高一の頃、某チェーンの飲食店でバイトしてたんだけど、同じ日に入った子がいた。
見た目も普通、性格も普通で、特に変な子じゃなかった。年も近いし、なんとなく気が合って仲良くしてた。
でも、その子を嫌ってる先輩がいて、そいつがすごい陰湿なイジメを始めたんだ。バイト内の上下関係を盾にして、「先輩には絶対敬語使え」とか言い出してさ。
でもそれ、他の後輩には言わないのよ。その子だけに徹底的にやる。最初は小さな嫌がらせだったのが、徐々にエスカレートしていった。
言ってもない悪口を吹聴されたり、ミスを押し付けられたり、バイト先のストレスのはけ口みたいになっていった。店長も見て見ぬふり。完全にバイト内カースト最下層にされてた。
彼女がミスをすると、みんなしてため息をついて嫌味を言う。休憩室では、彼女が入ってくるだけで空気が変わる。「あ、また来た」みたいな視線が向けられる。それでも彼女は、必死に笑顔を作ってた。
私はそんなのが嫌で辞めたんだけど、その子は続けてた。辞めるように言ったけど、「辞めたら負けた気がする」って。その言葉、今でも思い出す。
それからも電話やメールで愚痴聞いたり、遊んだりしてたんだけど……
ある日、その子が自殺未遂した。
しかも、遺書みたいなメモに、イジメの主犯格や関わった奴ら、店長、責任者の名前がずらっと書かれてた。
なんとか一命を取り留めたものの、精神的にボロボロになって、入退院を繰り返すようになった。お見舞いにも何度も行ったし、退院してる時は遊びに誘ったりした。
でも、彼女はもう前の彼女じゃなかった。目の焦点が合わないっていうか、ずっと何かに怯えてる感じ。昔みたいに大笑いすることもなくなった。

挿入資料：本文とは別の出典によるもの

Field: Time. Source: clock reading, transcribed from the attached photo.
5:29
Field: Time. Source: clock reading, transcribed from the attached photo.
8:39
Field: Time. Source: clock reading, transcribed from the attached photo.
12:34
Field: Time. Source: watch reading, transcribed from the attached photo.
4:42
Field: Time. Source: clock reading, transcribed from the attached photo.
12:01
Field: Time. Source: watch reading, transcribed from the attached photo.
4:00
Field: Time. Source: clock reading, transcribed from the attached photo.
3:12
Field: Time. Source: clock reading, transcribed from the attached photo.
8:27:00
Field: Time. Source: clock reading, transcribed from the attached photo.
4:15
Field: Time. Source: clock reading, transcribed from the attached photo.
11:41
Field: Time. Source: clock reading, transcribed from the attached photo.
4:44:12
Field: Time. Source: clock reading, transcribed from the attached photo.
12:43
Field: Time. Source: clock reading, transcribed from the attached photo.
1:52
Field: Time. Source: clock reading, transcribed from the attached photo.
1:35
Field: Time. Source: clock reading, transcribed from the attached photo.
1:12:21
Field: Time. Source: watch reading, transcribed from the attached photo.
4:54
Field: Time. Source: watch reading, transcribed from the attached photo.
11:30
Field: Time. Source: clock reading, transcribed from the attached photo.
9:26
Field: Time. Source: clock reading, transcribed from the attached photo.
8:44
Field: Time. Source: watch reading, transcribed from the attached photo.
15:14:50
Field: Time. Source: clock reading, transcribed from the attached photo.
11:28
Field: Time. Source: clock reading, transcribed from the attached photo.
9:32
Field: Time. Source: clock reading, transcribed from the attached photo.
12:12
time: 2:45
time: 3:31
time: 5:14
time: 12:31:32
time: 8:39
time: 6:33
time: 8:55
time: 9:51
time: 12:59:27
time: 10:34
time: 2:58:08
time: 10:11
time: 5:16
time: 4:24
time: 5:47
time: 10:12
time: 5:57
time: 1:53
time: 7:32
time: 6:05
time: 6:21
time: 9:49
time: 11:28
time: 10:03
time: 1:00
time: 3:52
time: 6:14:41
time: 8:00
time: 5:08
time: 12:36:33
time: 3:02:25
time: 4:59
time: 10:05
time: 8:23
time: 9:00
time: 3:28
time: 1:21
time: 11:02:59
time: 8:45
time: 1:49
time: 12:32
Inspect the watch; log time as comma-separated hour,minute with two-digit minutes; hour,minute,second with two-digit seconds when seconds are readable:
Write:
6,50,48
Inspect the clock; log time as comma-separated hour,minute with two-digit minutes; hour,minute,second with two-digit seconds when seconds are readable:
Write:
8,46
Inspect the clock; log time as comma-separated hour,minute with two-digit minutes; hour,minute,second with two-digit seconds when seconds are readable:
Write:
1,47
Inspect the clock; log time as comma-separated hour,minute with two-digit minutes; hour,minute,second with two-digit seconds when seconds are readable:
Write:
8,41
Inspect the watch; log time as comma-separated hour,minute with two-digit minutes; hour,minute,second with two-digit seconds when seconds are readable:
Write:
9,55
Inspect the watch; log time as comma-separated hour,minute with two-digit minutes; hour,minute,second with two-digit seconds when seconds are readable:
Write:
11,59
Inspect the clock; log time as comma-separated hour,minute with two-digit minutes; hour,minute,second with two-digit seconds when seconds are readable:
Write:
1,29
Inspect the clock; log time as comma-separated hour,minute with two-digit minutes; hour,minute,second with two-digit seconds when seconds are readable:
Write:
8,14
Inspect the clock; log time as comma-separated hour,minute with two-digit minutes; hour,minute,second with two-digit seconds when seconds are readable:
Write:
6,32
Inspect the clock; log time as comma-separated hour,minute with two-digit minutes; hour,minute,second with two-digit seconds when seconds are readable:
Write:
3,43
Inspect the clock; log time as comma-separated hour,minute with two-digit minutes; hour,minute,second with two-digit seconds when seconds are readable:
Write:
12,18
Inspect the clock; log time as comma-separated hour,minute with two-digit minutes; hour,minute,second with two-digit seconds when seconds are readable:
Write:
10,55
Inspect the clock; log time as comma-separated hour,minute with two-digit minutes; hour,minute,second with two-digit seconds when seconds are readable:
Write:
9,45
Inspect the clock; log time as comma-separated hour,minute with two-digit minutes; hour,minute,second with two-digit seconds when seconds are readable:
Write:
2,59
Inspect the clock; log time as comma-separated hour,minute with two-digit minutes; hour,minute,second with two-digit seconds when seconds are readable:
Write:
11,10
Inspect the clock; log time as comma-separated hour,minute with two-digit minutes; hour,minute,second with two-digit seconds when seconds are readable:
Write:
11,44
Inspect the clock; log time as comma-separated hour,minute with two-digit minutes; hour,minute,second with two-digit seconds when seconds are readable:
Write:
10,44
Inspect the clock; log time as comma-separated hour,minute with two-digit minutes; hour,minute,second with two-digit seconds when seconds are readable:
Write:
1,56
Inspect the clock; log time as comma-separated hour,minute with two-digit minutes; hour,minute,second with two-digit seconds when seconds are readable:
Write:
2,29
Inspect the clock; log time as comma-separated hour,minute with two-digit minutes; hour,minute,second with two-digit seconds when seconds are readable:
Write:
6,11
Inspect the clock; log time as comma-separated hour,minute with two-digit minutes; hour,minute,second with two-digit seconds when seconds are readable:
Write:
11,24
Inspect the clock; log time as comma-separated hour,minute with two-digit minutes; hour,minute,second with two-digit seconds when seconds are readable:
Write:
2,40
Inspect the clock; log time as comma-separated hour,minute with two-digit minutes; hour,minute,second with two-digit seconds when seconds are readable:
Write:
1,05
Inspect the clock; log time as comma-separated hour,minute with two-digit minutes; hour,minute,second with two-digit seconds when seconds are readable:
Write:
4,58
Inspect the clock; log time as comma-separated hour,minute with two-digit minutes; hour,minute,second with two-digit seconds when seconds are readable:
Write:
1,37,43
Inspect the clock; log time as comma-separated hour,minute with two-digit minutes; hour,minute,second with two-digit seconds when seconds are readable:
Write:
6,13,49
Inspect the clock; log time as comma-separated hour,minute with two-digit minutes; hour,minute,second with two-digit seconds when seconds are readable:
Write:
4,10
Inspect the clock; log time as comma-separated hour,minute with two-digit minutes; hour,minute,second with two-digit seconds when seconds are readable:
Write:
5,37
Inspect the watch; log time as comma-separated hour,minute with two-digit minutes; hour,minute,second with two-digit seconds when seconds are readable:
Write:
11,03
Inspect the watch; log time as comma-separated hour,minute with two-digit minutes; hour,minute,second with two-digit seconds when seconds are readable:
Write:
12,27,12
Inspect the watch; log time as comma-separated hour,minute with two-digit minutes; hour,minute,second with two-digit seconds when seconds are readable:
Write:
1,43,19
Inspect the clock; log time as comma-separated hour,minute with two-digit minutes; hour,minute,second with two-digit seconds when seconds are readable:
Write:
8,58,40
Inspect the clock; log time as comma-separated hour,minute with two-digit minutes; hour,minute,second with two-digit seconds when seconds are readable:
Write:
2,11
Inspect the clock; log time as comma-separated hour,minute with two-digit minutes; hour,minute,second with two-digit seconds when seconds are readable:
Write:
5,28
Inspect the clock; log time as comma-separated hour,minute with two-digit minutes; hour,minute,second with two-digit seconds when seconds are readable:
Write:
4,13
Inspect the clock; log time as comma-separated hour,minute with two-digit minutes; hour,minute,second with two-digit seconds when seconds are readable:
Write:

それから三年後、バイト先の店は不況の煽りを受けて、大手企業に吸収された。……と思ってたら、その企業、彼女の親が経営してる会社だった。
当然、イジメてた奴らは全員リストラ。家族持ちもいたのに、容赦なし。中には「子供がいるんです、お願いします」って泣いて懇願したやつもいたらしいけど、無駄だった。
それだけじゃなかった。
彼女の診断書をもとに、傷害罪で訴えられて、見事に敗訴。慰謝料と治療費の支払い命令が出た。
当然、そんな大金すぐに払えるはずもなく、奴らは借金地獄へ。闇金に手を出して、家庭崩壊。仕事もない。未来もない。どん底へ。
で、今も、彼女が入退院を繰り返す病室で、土下座して許しを乞うてるらしい。
でも、彼女も彼女の親も許さない。
「お前らが私にしたことを、一生忘れない」
そう言って、彼女は微笑むらしい。
そして、その微笑みを見た元同僚たちは、一様に顔面蒼白になるんだと。
生きてる人間が一番怖いよな。どこで誰に恨まれるか分からん。